Obama abandoned his usual speech, outlining a $210-billion dollar plan to invest in the economy, giving them hope, and answering Hillary Clinton's statement that his campaign provides promises, hers offers solutions.
"I believe strongly that I have a better set of solutions for America," said Clinton. Hoping voters will see that difference, Clinton is pushing Obama for more debates. "They're generating enormous eyeballs. It generates a lot of coverage that comes out of them, and it's just a potential way to create a more even playing field," said Democratic Strategist Chris Lehane.

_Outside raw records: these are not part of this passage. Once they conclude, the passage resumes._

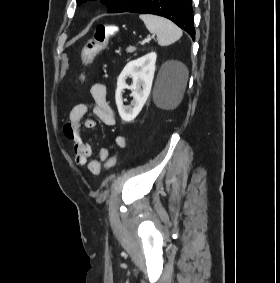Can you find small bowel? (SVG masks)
<instances>
[{
    "label": "small bowel",
    "instance_id": "1",
    "mask_svg": "<svg viewBox=\"0 0 280 283\" xmlns=\"http://www.w3.org/2000/svg\"><path fill=\"white\" fill-rule=\"evenodd\" d=\"M90 94L93 98V113L98 120L106 125L113 126L115 117L106 99V88L102 83H95L91 86ZM89 110L88 104L80 103L75 105L69 113L67 122L64 124L63 132L67 139L74 144V161L80 166H87L88 170L93 175H99L102 169V162L109 160L111 154L107 148L99 150L98 159H90L92 148L89 143L84 140L83 127L95 128L96 122L90 119H84V116ZM116 145L119 148H124L126 138L117 136L115 139Z\"/></svg>",
    "mask_w": 280,
    "mask_h": 283
}]
</instances>
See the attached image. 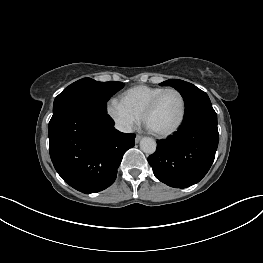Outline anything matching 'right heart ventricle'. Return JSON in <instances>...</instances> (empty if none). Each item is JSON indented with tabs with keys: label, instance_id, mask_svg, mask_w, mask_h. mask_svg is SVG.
Here are the masks:
<instances>
[{
	"label": "right heart ventricle",
	"instance_id": "right-heart-ventricle-1",
	"mask_svg": "<svg viewBox=\"0 0 263 263\" xmlns=\"http://www.w3.org/2000/svg\"><path fill=\"white\" fill-rule=\"evenodd\" d=\"M164 89L147 85L135 86L122 94L121 101L129 110L142 117L149 102Z\"/></svg>",
	"mask_w": 263,
	"mask_h": 263
}]
</instances>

Just leveling the field may be difficult, since even the Republican frontrunner smells blood in the water. John McCain, who swept the Potomac primaries, is now looking past Mike Huckabee to focus on his next presumed opponent: Barack Obama. "I respect him and the campaign that he has run, but there's going to come a time when we have to get into specifics. They are singularly lacking in specifics and that's when as the campaign moves forward, we will be portraying very stark differences," said McCain.
Obama's reaction? He's flattered. "It's clear he knows who his opponent is going to be and I'm looking forward to a great debate," said Obama.
But the question of delegates remains unsettled for Democrats, with neither candidate expected to have enough to win the nomination outright. The contest may go all the way to the August convention, with a battle to what could be a very bitter end.